Ветер, острый как отточенное лезвие, вырвал из её прически шпильку. Я поймал её на лету — крошечную, с янтарём, тёплую, словно её нежную кожу. В застывшей капле смолы таилась тысячелетняя тайна, но для меня сейчас было важнее то, что эта вещица хранила тепло её шелковистых волос.
— Берегите её, — прошептал я, возвращая ей шпильку.
Она, конечно, не знала, что я говорю не только о шпильке. Не знала, что в моём кармане уже бережно хранится обломок её гребня, найденный в карете, — первый трофей в коллекции безумца.
День шестой.
Петербург. Особняк Петра, словно огромный кинжал, вонзился в свинцовое небо. Колонны, выточенные из серого гранита, напоминали зловещие орудийные стволы, а двуглавый орёл на фронтоне взирал на меня свысока, словно решая, стоит ли раздавить меня своими когтями.
– Граф Дмитрий Владимирович и графиня Анна – в восточные покои. А вы… – он окинул меня презрительным взглядом, указав на конюшню, но я уже не слышал его слов – лишь отчаянный крик Анны:
— Нет! Она рванулась было ко мне, но граф властно удержал её. Его пальцы впились в её нежную руку, словно тиски, оставляя предательские белые отпечатки на коже.
— Камни могут сломать тело, но не душу, — сказал я ей одними глазами, глядя на неё так, словно это был мой последний взгляд.
Я надеялся, что она сможет прочитать в моих зрачках чертежи будущего бунта.
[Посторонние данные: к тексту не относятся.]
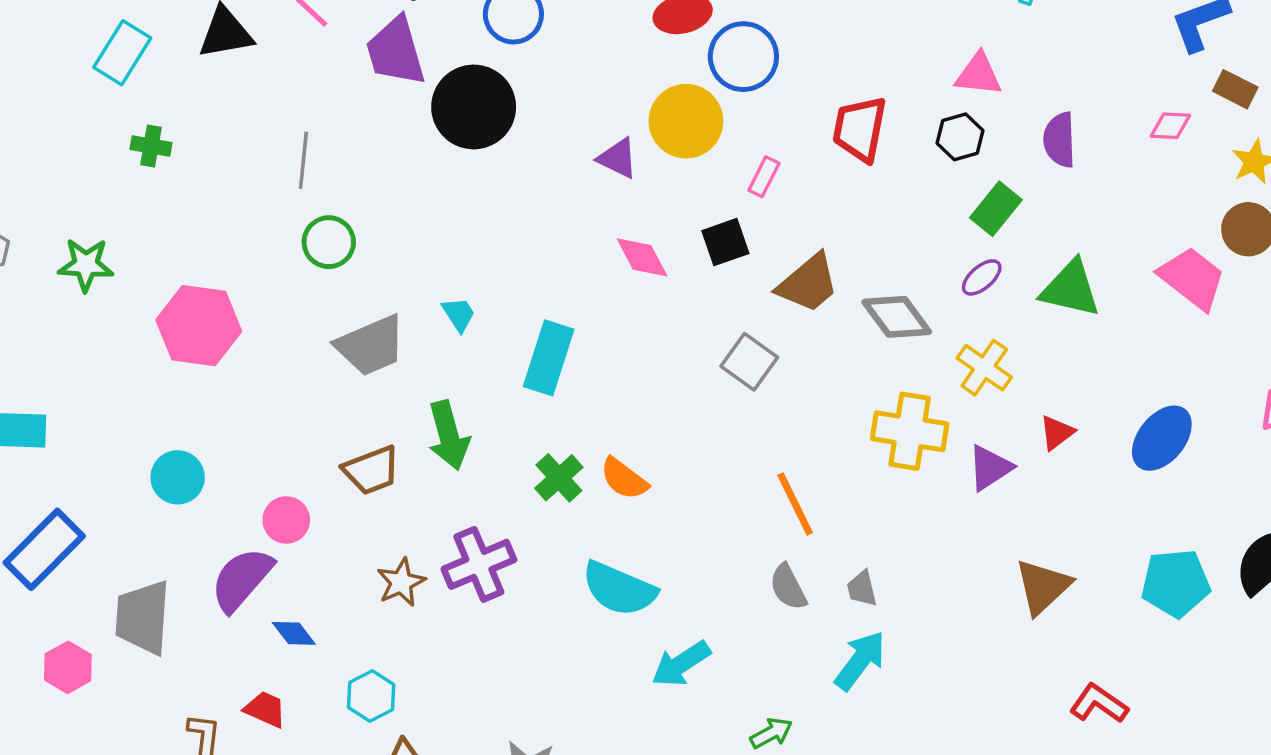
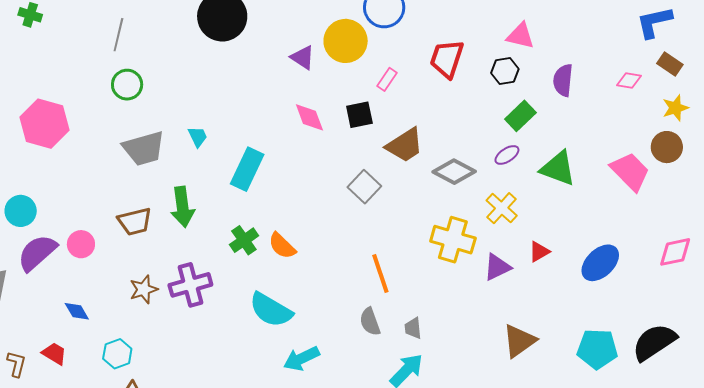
gray diamond: (897, 317) -> (454, 172), turned -33
purple semicircle: (242, 579) -> (37, 253), moved

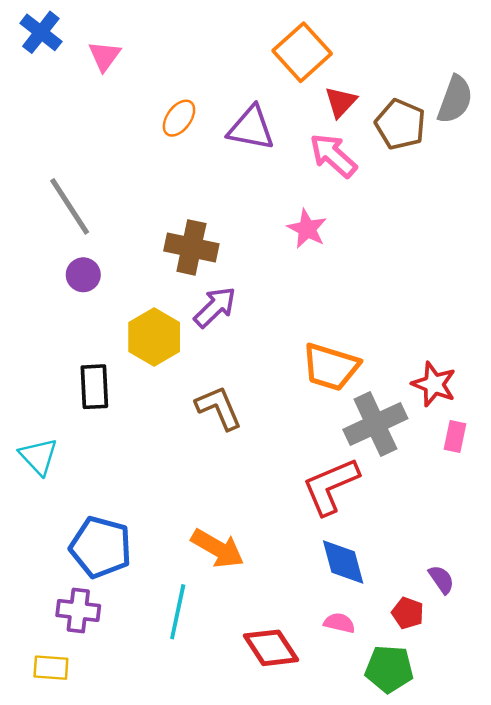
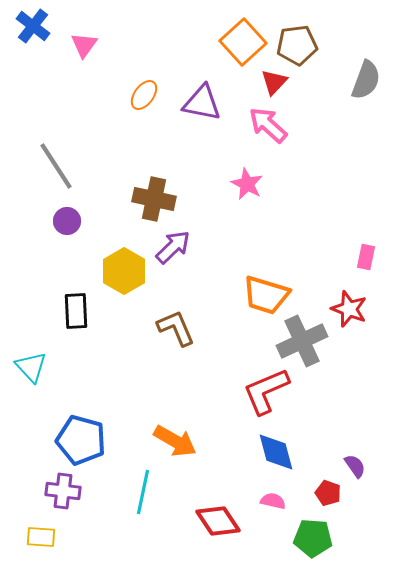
brown pentagon: (400, 124) -> (297, 45), moved, turned -30
pink rectangle: (455, 436) -> (366, 257), moved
Когда она поднималась по ступеням лестницы, на её кружевной воротник упала предательская слеза, и я поймал себя на безумной мысли, что хочу собрать эту слезу в крошечную колбу, как драгоценный реактив.
Осколок гребня в моём кармане болезненно впился в ладонь, смешав кровь с молчаливым обещанием: Я обязательно вернусь к тебе. Даже если для этого мне придётся разобрать на винтики всю эту проклятую империю.
P.S.
Ночью граф что-то усердно писал в письме Петру. Я видел свет, льющийся из его окна, — жёлтый и колкий, словно гнойный нарыв. Пусть строит свои козни. У меня есть шестерёнки, выточенные из самой ненависти, чертежи, пропитанные её неповторимым запахом, и осколок гребня, который жжёт мой карман, напоминая о том, что даже в самом прочном механизме всегда найдётся своё слабое звено.
А ещё — её взгляд, полный надежды, когда она повторила за мной: «Вы… как огонь».
Ведь огонь не только сжигает дотла. Он плавит металл, чтобы ковать из него нечто совершенно новое. И я точно знаю: чтобы переплавить цепи этого прогнившего мира, порой просто необходимо сжечь себя дотла.